Senescence Alterations in Pulmonary Hypertension

Abstract

Cellular senescence is the arrest of normal cell division and is commonly associated with aging. The interest in the role of cellular senescence in lung diseases derives from the observation of markers of senescence in chronic obstructive pulmonary disease (COPD), pulmonary fibrosis (IPF), and pulmonary hypertension (PH). Accumulation of senescent cells and the senescence-associated secretory phenotype in the lung of aged patients may lead to mild persistent inflammation, which results in tissue damage. Oxidative stress due to environmental exposures such as cigarette smoke also promotes cellular senescence, together with additional forms of cellular stress such as mitochondrial dysfunction and endoplasmic reticulum stress. Growing recent evidence indicate that senescent cell phenotypes are observed in pulmonary artery smooth muscle cells and endothelial cells of patients with PH, contributing to pulmonary artery remodeling and PH development. In this review, we analyze the role of different senescence cell phenotypes contributing to the pulmonary artery remodeling process in different PH clinical entities. Different molecular pathway activation and cellular functions derived from senescence activation will be analyzed and discussed as promising targets to develop future senotherapies as promising treatments to attenuate pulmonary artery remodeling in PH.

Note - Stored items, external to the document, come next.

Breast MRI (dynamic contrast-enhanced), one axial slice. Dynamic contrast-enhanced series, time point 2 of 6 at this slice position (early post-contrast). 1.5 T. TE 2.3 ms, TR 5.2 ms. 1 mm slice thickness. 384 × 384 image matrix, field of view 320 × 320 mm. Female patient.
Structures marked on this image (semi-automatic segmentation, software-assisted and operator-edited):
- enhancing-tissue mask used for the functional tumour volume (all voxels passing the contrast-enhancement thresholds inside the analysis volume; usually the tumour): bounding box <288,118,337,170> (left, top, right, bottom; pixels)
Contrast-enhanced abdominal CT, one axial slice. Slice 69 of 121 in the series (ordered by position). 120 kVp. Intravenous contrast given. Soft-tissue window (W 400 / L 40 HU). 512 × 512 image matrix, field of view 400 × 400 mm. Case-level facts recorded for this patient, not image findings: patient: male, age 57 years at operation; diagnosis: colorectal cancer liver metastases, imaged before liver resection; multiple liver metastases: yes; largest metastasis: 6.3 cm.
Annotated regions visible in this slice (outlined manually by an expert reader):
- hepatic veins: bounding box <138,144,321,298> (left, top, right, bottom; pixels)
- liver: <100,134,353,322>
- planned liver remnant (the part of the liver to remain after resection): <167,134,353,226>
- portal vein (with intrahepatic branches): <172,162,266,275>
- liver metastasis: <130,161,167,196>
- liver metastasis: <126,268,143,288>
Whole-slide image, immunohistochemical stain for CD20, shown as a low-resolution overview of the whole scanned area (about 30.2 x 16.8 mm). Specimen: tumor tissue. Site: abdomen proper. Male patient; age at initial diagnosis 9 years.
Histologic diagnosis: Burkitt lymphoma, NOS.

Keywords: SASP; pulmonary hypertension; senescence; senolytics.

Figure 1

Hallmarks of cellular senescence. A large number of cellular processes are involved in the development of senescence. These include: morphological changes and macromolecular damage; increased lysosomal compartment, which is characterized by the overexpression of β-Gal; chromatin reorganization, which includes senescence-associated heterochromatin foci (SAHF); irreversible cell cycle arrest, driven by the action of p16 and p21/p53 axes, depending on the senescence driver and the implementation of a secretory phenotype, known as senescent-associated secretory phenotype (SASP) and characterized by the release of matrix metalloproteinases (MMP), cytokines and extracellular vesicles. Although these markers are strongly associated with a senescent phenotype, they are not exclusive or essential for the development of the program (with the exception of cell cycle arrest).

Figure 2

Types of senescence. Cellular senescence may be triggered by two different mechanisms: Replicative senescence and premature senescence. Replicative senescence refers to the decrease in proliferation due to shortening of telomeres as a consequence of multiple cell division. While premature senescence occurs in response to various stress stimuli, such as DNA damage, oncogenes, ionizing radiation, or oxidative stress.

Figure 3

Mechanisms of cellular senescence. TGFβ activates the p21 and p16 pathway to stop the cell cycle, which induces senescence. The binding of IL-6 to its unique-receptor IL-6R triggers the homodimerization of GP130. This results in the phosphorylation of Janus kinases (JAK), which phosphorylate intracellular tyrosine residues that serve as docking sites for STAT3. JAK/STAT induces cell cycle arrest and causes the initial generation of reactive oxygen species (ROS), subsequent senescence, and senescence associated secretory phenotype (SASP) (expression of IL-1α, IL-1β, IL-6, CTGF, VEGF, TGFβ, and osteopontin). NOX4 and TNFα also induce ROS production. ROS can induce senescence and SASP through the p38MAPK/NF-κB/p53 pathway.

Figure 4

Pathways and inhibitors of cellular senescence. MAPK: mitogen-activated protein kinase; mTOR: mammalian target of rapamycin; NAC: N-acetyl cysteine; NF-κB: nuclear factor-kappa B; ROS: reactive oxygen species.